* [YOUR OBJECTIVE]: Return the passage of the SQL planner redesign text from "The main problems" up to and including "a simple example.", copied word for word.

Skip to main content

Summary

In order to support more complicated SQL queries, for example the queries contain JOIN and correlated subquery, we need to redesign the SQL planner component.

The main problems of current implementation we are going to discussed in this RFC are as follows:

  • Doesn't support JOIN and correlated subquery
  • Doesn't have ability to do strict semantic checking, e.g. type check and name resolution, which brings unnecessary complexity of correctness ensurance during SQL optimization and execution
  • Doesn't have a universal SQL optimization framework

Let's start with a simple example.

In SQL, it allows duplicated names of fields in a tuple. In PostgreSQL, a result set can contain different columns with same name:

postgres=# create table t(a INT);
CREATE TABLE
postgres=# insert into t values(1),(2);
INSERT 0 2
postgres=# SELECT * from t t1 cross join t t2;
a | a
---+---
1 | 1
1 | 2
2 | 1
2 | 2
(4 rows)

We can see that there are two fields named with a, one of them comes from derived table t1 and the other one comes from derived table t2.

If you try to reference the column with duplicated name a, it will return an error:

postgres=# SELECT a from t t1, t t2;
ERROR: column reference "a" is ambiguous
LINE 1: SELECT a from t t1, t t2;

While you can reference the column with a canonical name like t.a since the table name is required to be unique in a query context.

Currently, databend uses DataSchema to represent input and output relation schema, which can not provide enough information to handle the case shown above. In a DataSchema, each column is represented with DataField, which has following definition:

pub struct DataField {
name: String,
data_type: DataType,
nullable: bool,
}

Each DataField inside a DataSchema is identified with a unique name string. For now, the name just represent column name, thus it's difficult to implement JOIN with this abstraction. We will talk about the detailed solution of this in later sections.

The second problem is about semantic check.

Take type check as an example, each variable(e.g. column reference, constant value) inside an expression has it's own data type. And each scalar expression has requirement of data type for its arguments, for instance, a + expression requires its arguments to be numeric.

To make sure that the query is valid and correct, we need to do type checking before executing the query.

Since both optimizer and executor has requirement on type checking, it's better to resolve this with a single component, which can make it more maintainable.

The last problem is about the query optimization framework.

Many of modern optimizers are implemented in Volcano/Cascades style, which is a highly modular approach.

A typical Cascades optimizer consists of independent modules:

  • Transformation rules
  • Implementation rules
  • Exploration engine
  • Cost model

What's interesting is that, the rule system(transformation and implementation) is decoupled with exploration engine and cost model, which means it's easy to build a heuristic optimizer without CBO(cost based optimization). And as soon as we're going to implement CBO, the rule system can be reused.

Actually, this is the practical way. In some industrial Cascades implementation(e.g. SQL Server and CockroachDB), there is always a heuristic optimization phase, for example pre-exploration in SQL Server and normalization in CockroachDB, which generally shares a same rule system with exploration engine.

* [EXTRACTED INFORMATION]:
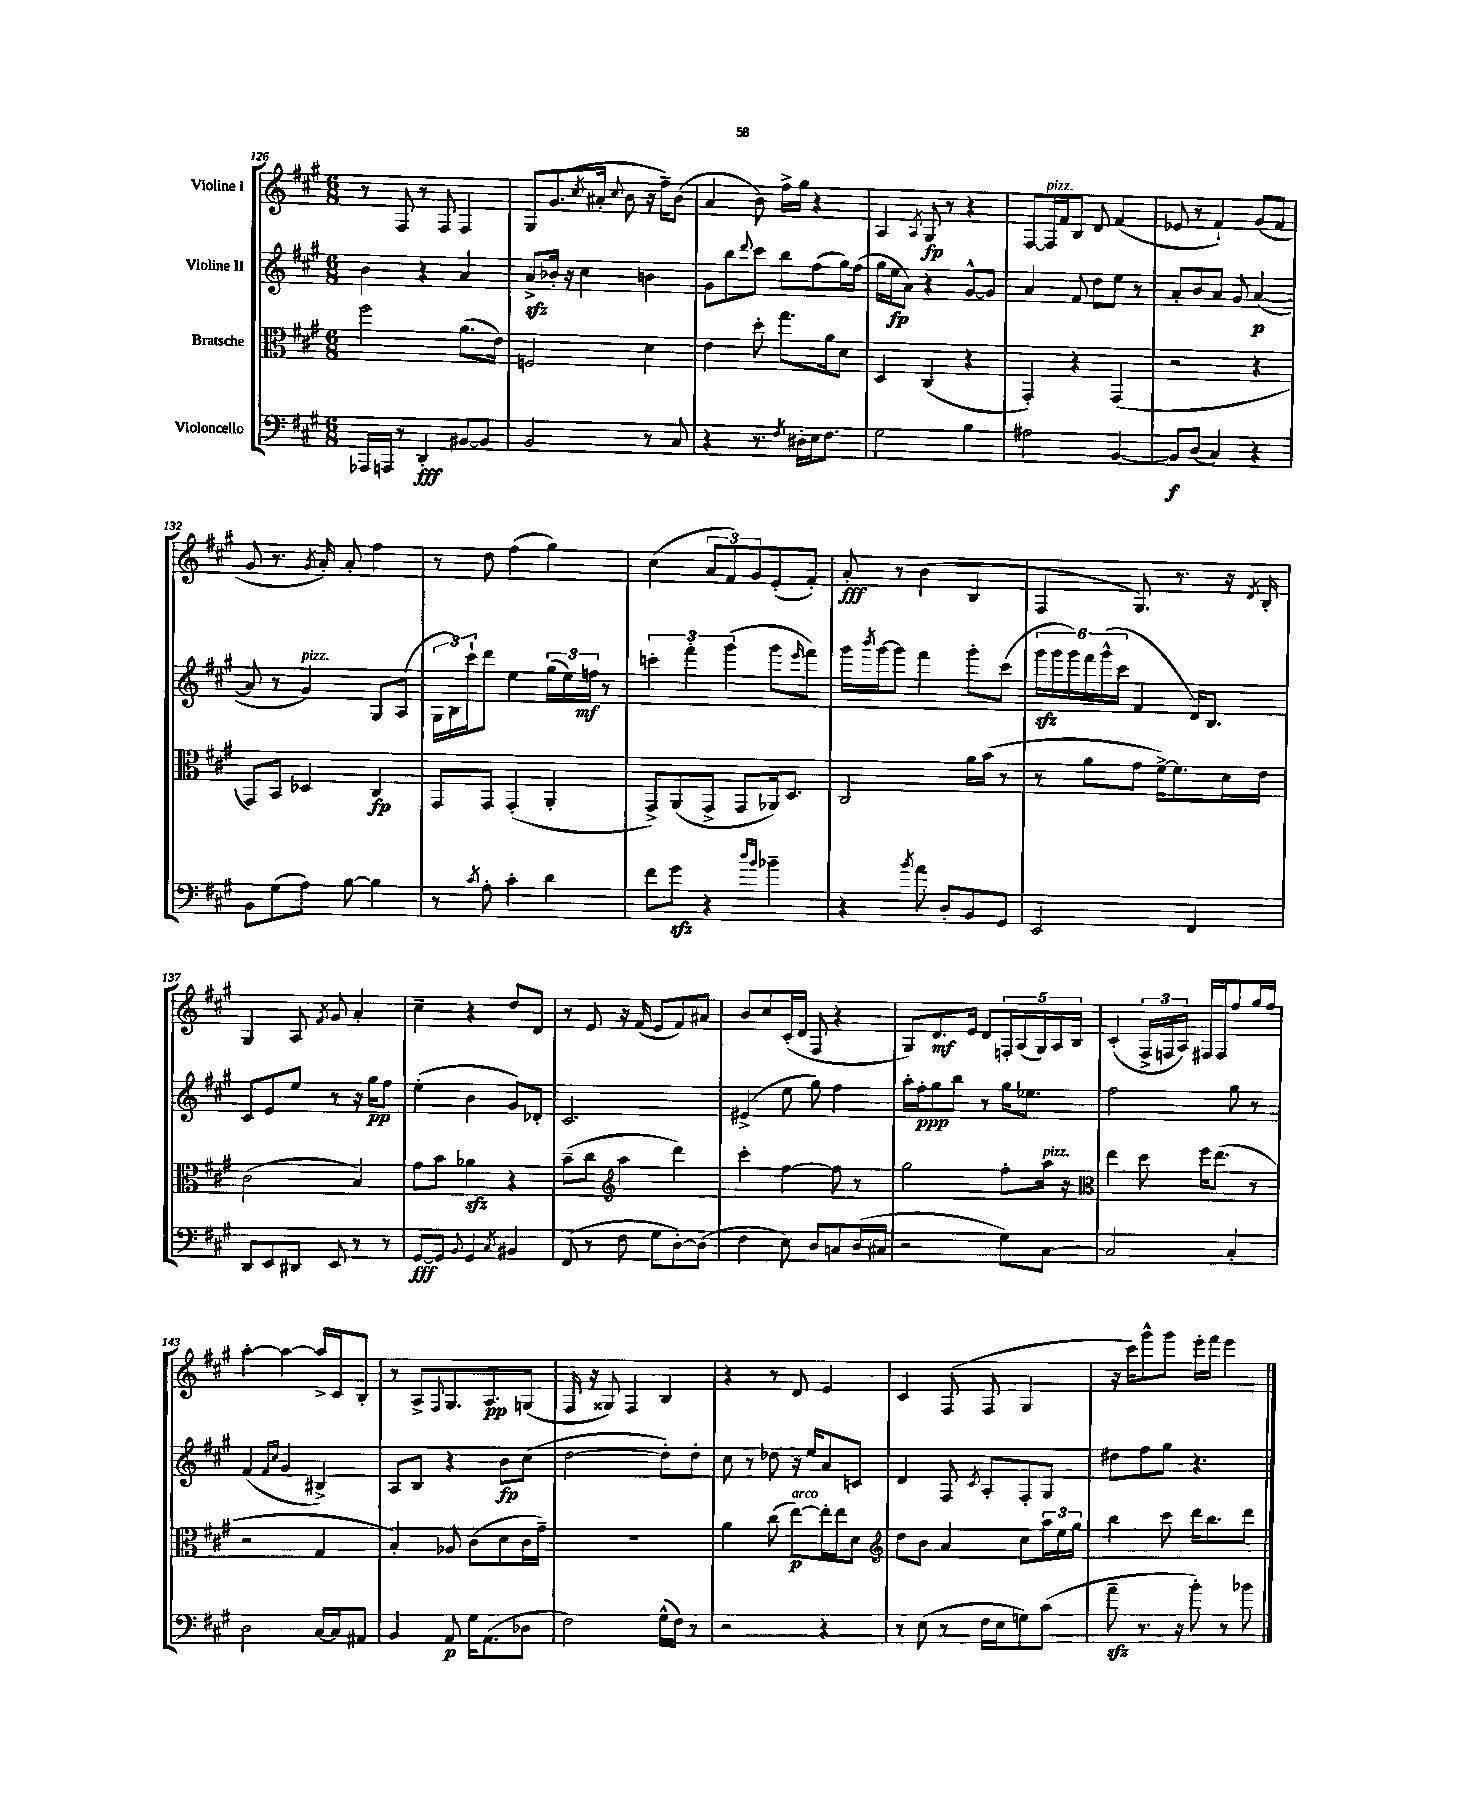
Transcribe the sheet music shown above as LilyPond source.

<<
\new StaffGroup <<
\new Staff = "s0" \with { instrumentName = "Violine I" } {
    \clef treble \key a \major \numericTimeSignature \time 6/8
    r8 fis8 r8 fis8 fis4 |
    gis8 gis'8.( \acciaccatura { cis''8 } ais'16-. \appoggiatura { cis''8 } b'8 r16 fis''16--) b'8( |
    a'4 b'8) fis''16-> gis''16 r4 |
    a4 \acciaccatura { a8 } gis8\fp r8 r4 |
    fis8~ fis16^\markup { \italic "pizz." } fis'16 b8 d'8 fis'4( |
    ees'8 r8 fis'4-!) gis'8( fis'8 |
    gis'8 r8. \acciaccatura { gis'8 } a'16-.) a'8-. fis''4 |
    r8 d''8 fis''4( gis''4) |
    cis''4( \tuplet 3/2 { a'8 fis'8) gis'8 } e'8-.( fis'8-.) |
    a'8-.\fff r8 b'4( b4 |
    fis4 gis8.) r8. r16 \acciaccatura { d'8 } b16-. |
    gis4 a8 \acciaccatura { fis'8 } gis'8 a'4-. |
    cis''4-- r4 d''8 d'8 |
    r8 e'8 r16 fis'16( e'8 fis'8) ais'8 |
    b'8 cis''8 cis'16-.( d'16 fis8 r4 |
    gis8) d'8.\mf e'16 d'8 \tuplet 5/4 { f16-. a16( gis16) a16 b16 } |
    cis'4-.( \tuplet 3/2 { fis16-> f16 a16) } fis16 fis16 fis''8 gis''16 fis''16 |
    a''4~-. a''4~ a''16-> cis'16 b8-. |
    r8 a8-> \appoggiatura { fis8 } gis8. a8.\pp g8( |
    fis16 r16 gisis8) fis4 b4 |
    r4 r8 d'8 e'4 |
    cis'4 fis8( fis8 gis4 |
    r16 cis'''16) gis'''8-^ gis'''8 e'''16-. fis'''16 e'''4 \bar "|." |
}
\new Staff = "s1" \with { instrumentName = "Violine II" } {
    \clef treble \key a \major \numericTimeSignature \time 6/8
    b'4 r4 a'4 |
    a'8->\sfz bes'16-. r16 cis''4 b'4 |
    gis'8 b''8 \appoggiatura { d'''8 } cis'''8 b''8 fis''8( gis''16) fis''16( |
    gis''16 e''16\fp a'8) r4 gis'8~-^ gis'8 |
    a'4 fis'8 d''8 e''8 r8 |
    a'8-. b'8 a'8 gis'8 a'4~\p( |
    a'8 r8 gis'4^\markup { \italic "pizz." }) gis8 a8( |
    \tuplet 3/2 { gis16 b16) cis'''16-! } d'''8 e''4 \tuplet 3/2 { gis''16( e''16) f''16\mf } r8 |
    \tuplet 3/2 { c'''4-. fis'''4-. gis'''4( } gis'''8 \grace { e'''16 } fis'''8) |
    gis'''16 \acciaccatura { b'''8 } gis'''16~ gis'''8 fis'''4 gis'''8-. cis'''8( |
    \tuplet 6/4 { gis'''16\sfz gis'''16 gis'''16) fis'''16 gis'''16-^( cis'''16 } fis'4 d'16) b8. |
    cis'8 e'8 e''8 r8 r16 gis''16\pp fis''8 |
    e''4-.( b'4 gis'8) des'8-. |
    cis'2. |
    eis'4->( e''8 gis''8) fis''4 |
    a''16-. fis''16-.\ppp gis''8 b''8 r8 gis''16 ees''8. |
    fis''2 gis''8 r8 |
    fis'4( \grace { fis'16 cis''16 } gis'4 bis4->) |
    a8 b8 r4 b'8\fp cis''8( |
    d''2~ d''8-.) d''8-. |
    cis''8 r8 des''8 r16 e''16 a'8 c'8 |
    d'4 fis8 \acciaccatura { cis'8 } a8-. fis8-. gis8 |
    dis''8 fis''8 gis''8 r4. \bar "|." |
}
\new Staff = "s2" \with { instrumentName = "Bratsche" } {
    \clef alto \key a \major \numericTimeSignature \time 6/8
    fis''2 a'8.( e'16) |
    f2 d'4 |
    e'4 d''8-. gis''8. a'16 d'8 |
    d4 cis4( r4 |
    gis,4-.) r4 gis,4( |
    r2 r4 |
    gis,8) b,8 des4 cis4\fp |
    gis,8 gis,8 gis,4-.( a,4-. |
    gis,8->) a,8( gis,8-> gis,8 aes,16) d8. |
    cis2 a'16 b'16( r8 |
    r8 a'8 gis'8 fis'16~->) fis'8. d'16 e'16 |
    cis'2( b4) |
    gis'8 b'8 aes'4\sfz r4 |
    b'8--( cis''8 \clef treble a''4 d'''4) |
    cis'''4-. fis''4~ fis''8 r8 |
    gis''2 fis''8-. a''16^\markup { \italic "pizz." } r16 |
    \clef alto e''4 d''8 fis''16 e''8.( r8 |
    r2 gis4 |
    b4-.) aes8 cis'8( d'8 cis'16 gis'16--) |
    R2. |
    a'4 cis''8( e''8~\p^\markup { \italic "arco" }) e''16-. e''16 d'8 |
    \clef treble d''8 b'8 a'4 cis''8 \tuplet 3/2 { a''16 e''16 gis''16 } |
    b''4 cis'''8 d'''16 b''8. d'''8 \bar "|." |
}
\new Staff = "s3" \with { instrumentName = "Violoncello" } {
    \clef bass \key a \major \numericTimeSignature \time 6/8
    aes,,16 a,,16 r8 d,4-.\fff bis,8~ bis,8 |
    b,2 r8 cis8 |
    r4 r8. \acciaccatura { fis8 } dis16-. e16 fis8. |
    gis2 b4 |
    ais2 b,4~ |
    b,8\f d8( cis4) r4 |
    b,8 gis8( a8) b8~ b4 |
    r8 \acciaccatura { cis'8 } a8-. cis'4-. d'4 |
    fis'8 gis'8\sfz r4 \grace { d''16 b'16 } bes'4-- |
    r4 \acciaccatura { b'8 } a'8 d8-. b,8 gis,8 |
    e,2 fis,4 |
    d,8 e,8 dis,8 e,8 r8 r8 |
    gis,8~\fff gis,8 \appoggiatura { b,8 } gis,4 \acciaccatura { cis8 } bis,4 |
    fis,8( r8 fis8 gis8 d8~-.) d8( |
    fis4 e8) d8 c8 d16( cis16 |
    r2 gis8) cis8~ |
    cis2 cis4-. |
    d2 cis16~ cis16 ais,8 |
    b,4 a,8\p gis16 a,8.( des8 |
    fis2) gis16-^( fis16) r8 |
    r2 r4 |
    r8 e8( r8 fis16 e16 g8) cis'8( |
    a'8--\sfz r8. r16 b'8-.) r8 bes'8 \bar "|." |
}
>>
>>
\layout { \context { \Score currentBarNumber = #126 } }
--
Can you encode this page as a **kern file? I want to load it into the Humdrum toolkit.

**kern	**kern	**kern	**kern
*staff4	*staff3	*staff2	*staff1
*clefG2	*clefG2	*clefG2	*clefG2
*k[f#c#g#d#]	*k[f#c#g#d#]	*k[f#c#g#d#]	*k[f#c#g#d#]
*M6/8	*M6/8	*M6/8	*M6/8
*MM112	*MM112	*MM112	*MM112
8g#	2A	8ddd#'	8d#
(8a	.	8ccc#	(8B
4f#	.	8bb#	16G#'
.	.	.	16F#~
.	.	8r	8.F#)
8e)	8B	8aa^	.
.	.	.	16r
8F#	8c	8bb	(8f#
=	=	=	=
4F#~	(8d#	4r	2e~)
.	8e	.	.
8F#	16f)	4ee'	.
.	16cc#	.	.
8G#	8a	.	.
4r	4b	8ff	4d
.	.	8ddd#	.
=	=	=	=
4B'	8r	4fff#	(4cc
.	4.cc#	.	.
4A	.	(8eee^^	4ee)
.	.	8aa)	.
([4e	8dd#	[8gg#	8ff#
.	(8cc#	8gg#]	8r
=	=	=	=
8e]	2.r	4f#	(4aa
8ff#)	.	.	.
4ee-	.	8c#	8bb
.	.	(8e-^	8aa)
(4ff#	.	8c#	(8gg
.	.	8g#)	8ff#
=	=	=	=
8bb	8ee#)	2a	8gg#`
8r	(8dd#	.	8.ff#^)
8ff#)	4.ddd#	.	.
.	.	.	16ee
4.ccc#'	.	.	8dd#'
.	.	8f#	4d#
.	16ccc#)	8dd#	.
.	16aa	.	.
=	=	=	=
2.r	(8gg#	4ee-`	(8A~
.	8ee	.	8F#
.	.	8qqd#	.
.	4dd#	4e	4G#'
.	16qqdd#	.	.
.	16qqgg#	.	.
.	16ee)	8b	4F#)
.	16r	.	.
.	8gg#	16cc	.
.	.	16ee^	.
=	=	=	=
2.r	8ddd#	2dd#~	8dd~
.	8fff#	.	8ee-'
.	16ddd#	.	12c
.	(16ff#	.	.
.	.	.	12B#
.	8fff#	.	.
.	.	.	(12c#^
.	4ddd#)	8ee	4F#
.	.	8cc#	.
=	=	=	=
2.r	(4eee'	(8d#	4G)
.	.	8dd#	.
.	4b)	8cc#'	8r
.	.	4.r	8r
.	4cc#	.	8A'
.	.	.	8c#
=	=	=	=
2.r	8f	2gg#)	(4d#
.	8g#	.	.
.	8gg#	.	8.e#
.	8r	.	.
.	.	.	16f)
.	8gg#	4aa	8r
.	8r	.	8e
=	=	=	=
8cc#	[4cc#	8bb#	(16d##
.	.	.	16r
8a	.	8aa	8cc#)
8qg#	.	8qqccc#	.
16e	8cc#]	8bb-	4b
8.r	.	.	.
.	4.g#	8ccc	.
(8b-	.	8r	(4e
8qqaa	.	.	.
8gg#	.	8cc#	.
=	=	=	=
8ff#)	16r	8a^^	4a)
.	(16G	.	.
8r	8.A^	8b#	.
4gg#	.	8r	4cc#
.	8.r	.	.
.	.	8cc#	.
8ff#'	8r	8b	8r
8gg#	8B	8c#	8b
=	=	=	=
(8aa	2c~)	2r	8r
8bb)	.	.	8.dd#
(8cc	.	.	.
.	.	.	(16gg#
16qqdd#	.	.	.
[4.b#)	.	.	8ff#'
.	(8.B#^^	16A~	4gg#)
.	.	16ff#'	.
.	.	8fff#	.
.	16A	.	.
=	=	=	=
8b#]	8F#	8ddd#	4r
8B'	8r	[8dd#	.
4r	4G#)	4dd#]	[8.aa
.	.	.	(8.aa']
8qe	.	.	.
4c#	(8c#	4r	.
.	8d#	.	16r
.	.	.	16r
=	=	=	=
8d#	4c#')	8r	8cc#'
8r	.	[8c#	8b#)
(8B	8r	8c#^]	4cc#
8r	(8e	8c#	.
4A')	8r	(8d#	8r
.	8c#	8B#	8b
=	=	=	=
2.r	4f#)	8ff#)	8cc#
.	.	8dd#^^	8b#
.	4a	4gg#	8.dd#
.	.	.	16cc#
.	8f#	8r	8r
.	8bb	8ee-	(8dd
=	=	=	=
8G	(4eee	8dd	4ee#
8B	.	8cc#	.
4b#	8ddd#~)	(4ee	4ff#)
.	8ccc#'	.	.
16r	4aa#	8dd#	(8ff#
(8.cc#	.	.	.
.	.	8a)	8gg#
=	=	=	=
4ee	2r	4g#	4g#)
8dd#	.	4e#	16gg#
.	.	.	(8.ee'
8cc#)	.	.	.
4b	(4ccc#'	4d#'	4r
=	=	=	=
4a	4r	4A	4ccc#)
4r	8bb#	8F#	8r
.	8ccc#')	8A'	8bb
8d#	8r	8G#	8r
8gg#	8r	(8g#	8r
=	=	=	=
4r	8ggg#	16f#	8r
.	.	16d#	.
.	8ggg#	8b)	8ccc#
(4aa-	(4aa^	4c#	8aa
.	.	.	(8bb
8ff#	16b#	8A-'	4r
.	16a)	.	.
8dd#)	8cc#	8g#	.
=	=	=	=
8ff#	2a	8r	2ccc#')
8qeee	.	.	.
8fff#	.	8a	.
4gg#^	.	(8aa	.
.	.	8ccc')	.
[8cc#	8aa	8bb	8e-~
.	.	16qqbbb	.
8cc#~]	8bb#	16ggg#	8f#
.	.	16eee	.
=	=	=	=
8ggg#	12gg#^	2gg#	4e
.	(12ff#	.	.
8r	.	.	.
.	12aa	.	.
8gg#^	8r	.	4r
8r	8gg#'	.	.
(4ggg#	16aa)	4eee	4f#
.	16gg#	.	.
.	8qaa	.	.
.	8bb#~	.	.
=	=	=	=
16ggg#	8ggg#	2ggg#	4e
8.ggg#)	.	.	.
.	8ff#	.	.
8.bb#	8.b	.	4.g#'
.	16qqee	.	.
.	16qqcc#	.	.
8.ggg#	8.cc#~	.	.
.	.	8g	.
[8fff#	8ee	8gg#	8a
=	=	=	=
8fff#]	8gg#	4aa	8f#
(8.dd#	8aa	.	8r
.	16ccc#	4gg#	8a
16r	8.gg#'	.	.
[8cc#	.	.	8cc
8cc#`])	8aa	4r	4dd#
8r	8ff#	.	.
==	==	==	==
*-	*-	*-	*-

* [SOLUTION TO THIS TASK]:
The main problems of current implementation we are going to discussed in this RFC are as follows:

  • Doesn't support JOIN and correlated subquery
  • Doesn't have ability to do strict semantic checking, e.g. type check and name resolution, which brings unnecessary complexity of correctness ensurance during SQL optimization and execution
  • Doesn't have a universal SQL optimization framework

Let's start with a simple example.